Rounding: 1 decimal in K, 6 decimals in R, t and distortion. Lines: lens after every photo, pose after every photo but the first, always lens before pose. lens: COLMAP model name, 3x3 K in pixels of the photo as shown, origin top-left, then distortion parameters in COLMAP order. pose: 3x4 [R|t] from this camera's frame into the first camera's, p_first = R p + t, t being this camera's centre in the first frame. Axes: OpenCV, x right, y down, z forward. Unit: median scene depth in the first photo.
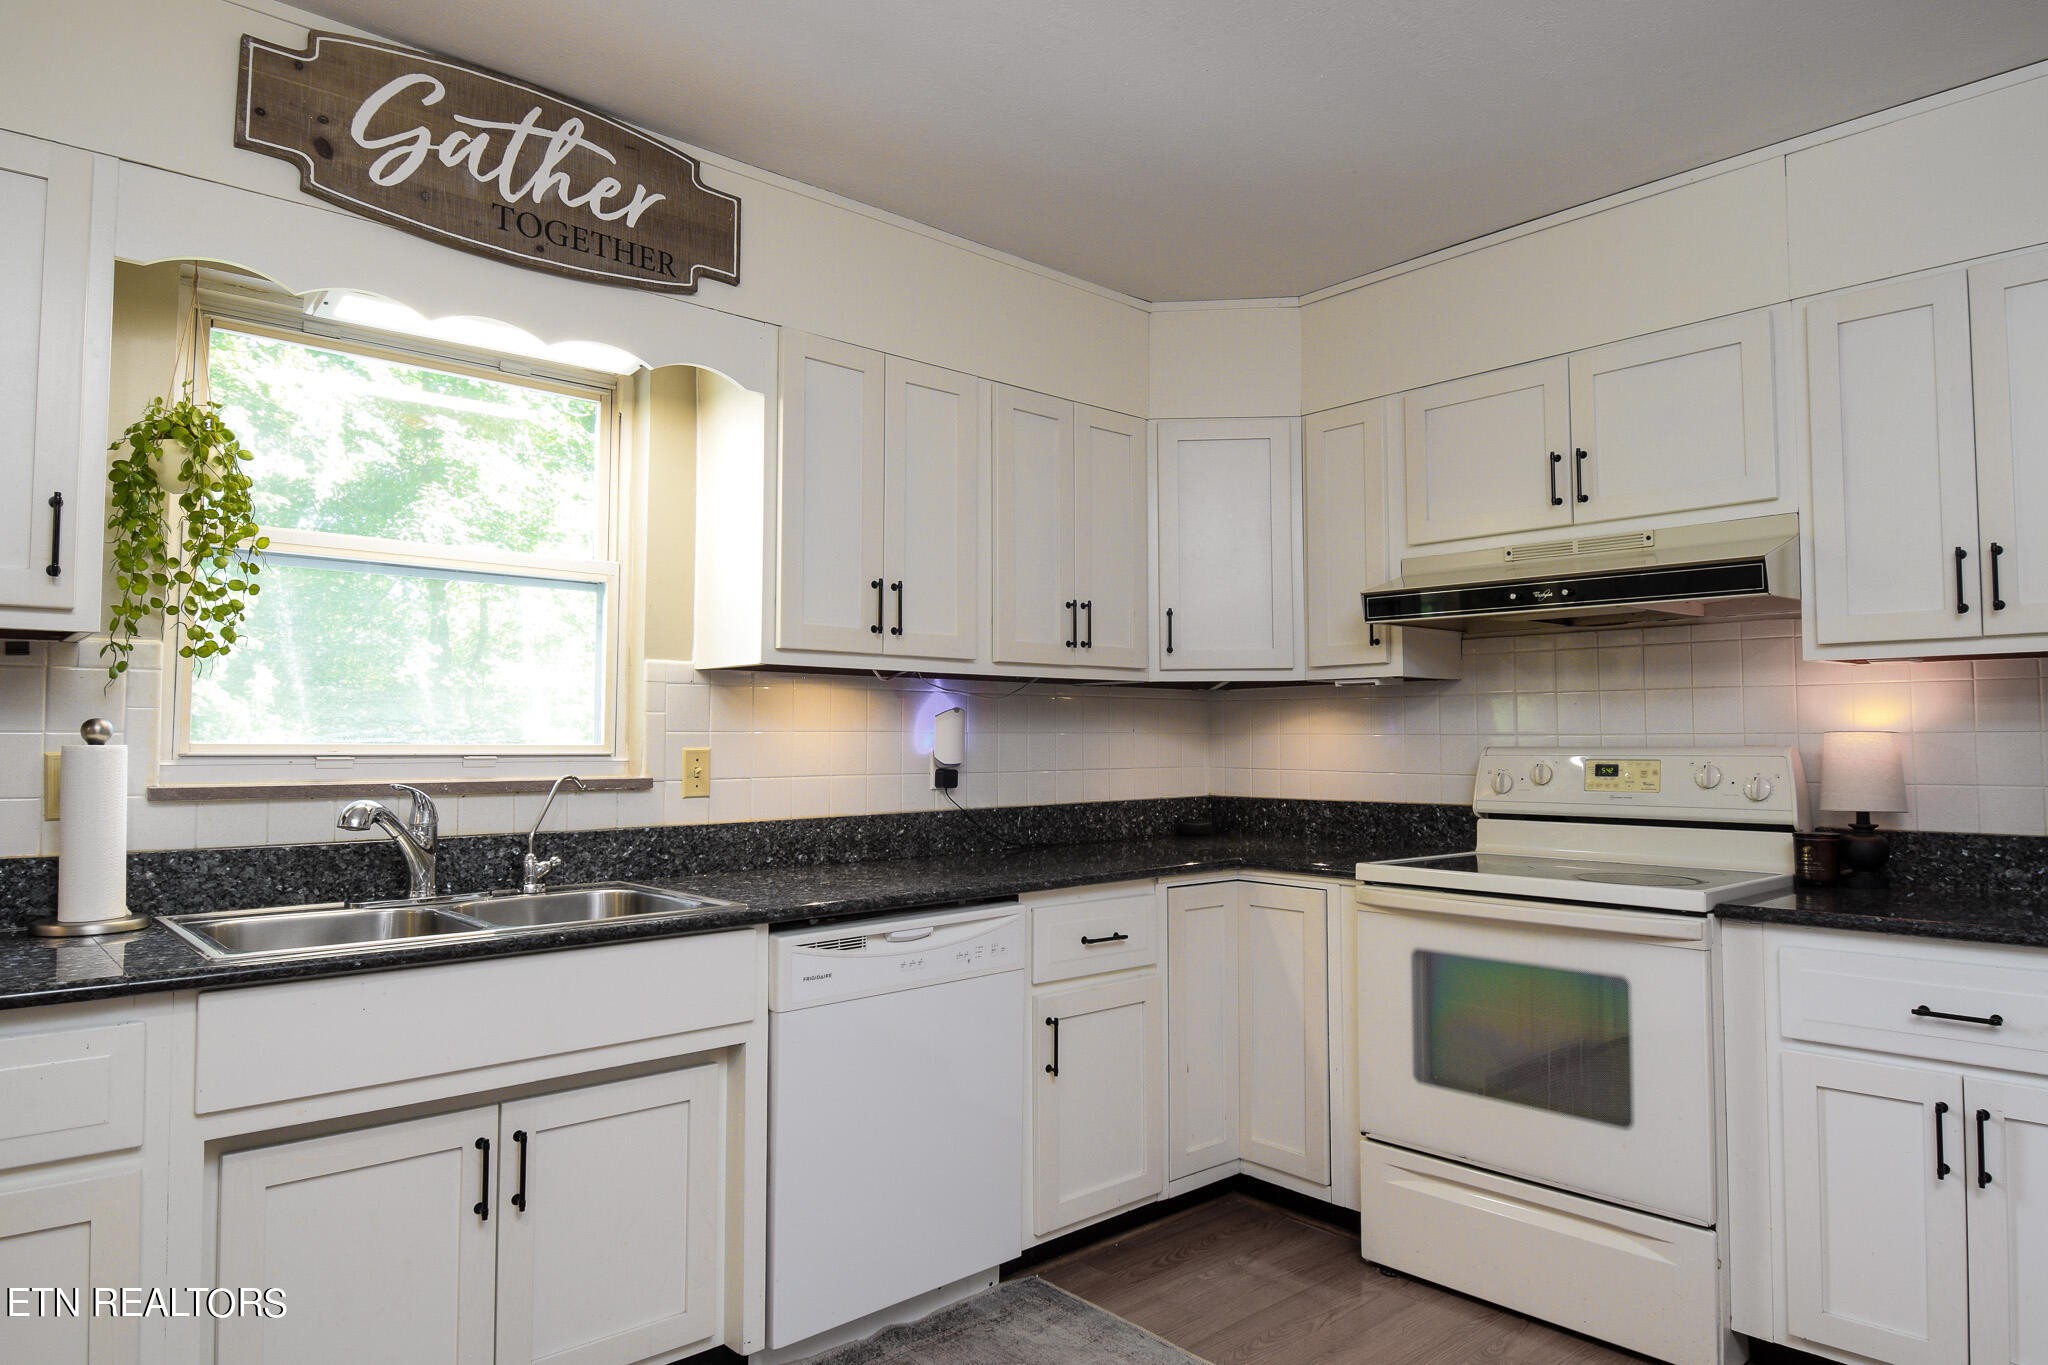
lens RADIAL K [[1240.3, 0, 1024.0], [0, 1240.3, 682.5], [0, 0, 1]] dist [0.009773, -0.029812]
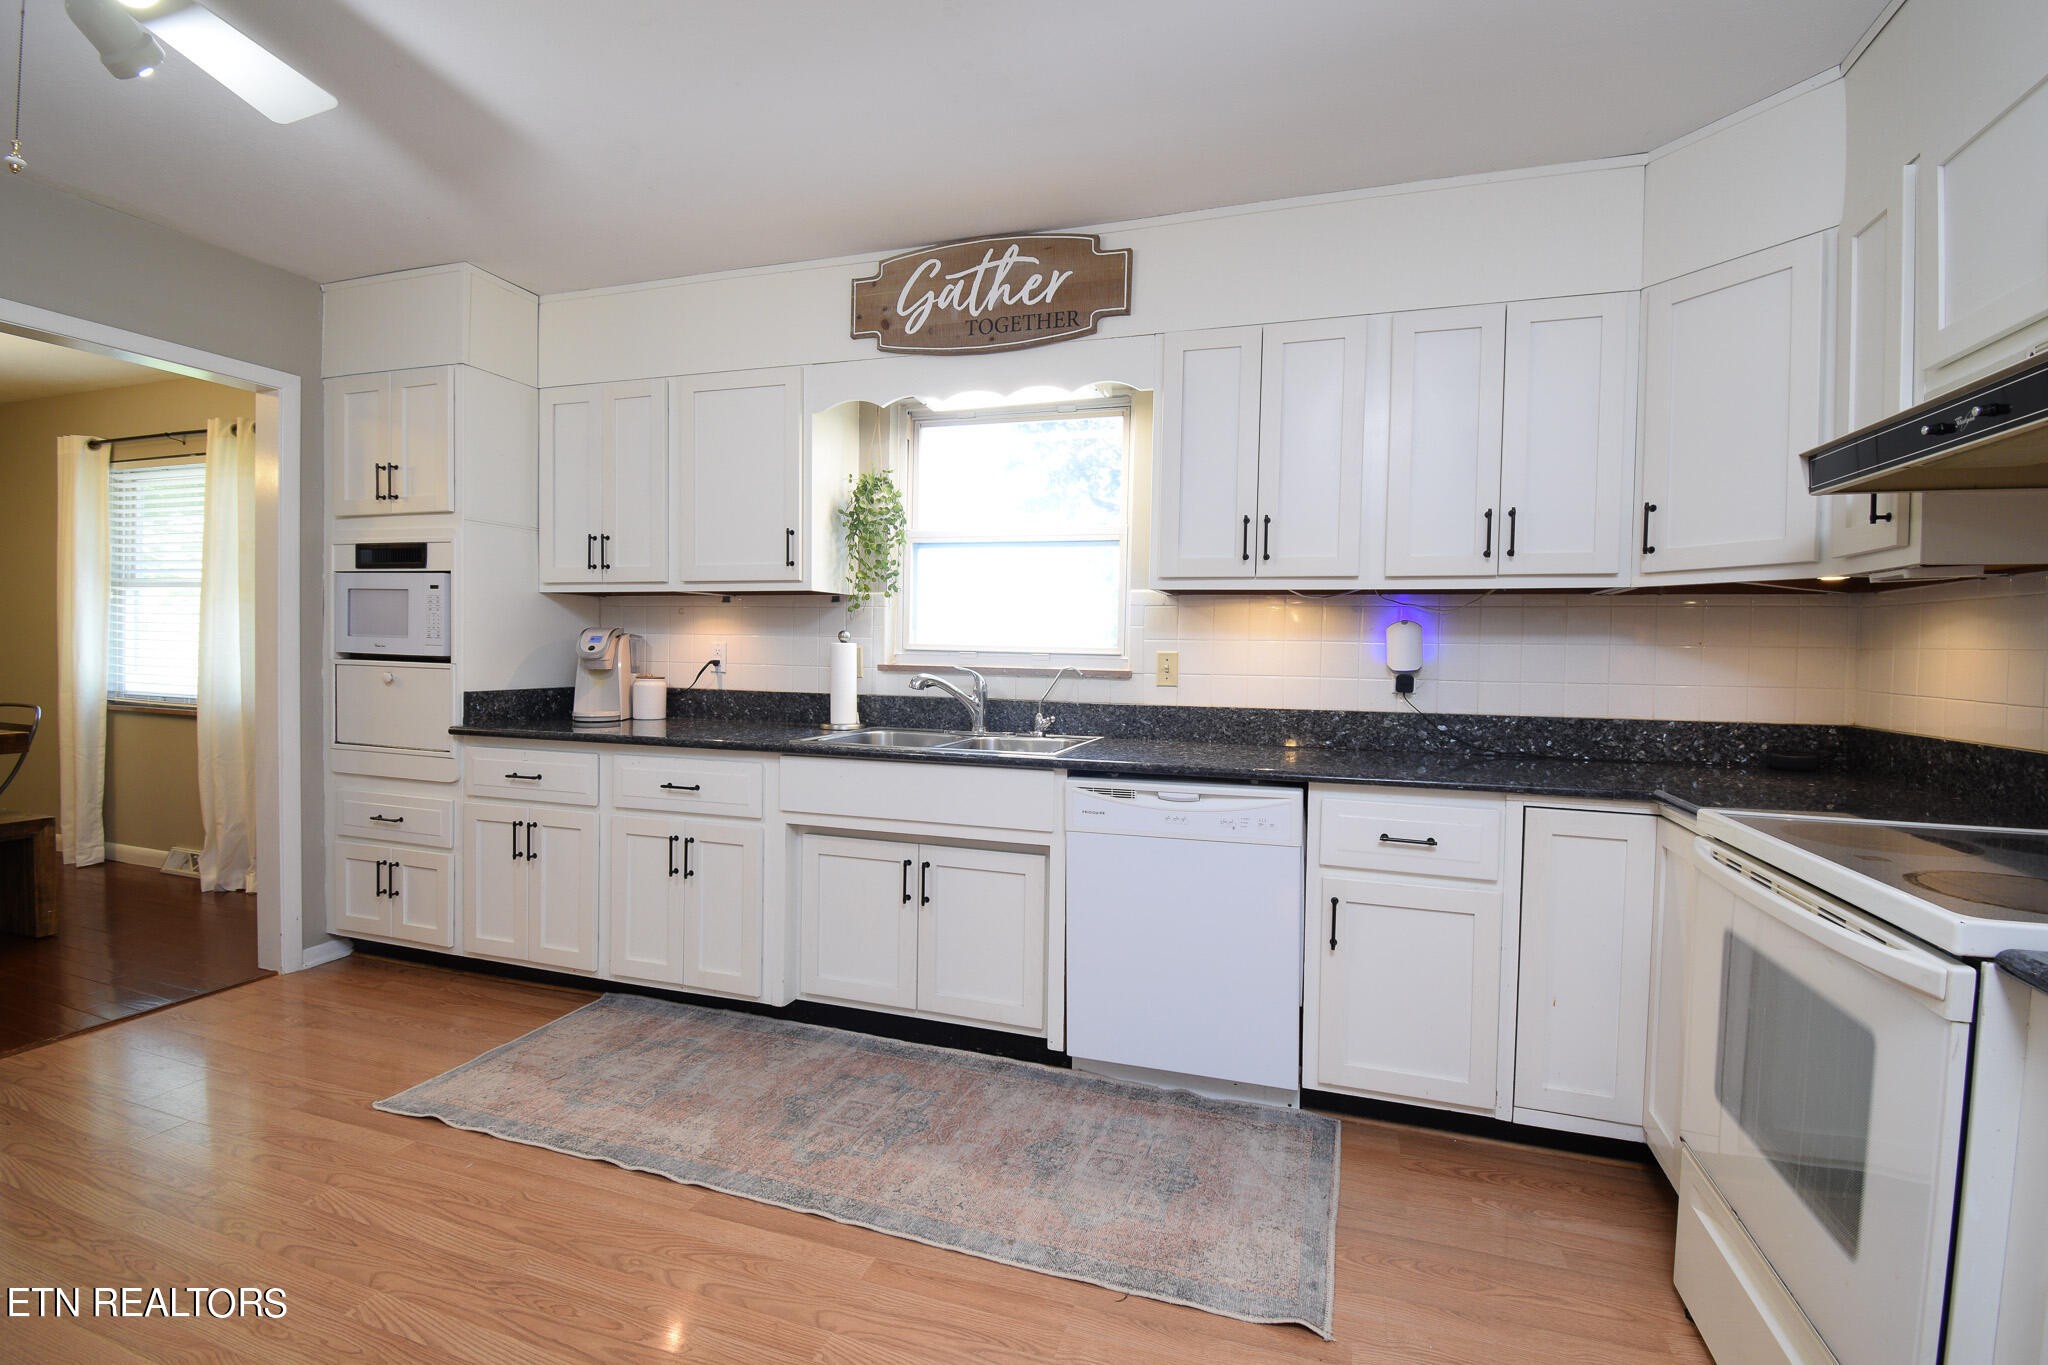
lens RADIAL K [[895.0, 0, 1046.2], [0, 895.0, 683.4], [0, 0, 1]] dist [0.007191, -0.013282]
pose [[0.505321, 0.040857, -0.861964, 0.632113], [0.022137, 0.997936, 0.060280, 0.028183], [0.862648, -0.049542, 0.503373, 0.424662]]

■ What is needed: Could the material above be given again exactly, pictures excluded?

■ Result of the task:
Rounding: 1 decimal in K, 6 decimals in R, t and distortion. Lines: lens after every photo, pose after every photo but the first, always lens before pose. lens: COLMAP model name, 3x3 K in pixels of the photo as shown, origin top-left, then distortion parameters in COLMAP order. pose: 3x4 [R|t] from this camera's frame into the first camera's, p_first = R p + t, t being this camera's centre in the first frame. Axes: OpenCV, x right, y down, z forward. Unit: median scene depth in the first photo.
lens RADIAL K [[1240.3, 0, 1024.0], [0, 1240.3, 682.5], [0, 0, 1]] dist [0.009773, -0.029812]
lens RADIAL K [[895.0, 0, 1046.2], [0, 895.0, 683.4], [0, 0, 1]] dist [0.007191, -0.013282]
pose [[0.505321, 0.040857, -0.861964, 0.632113], [0.022137, 0.997936, 0.060280, 0.028183], [0.862648, -0.049542, 0.503373, 0.424662]]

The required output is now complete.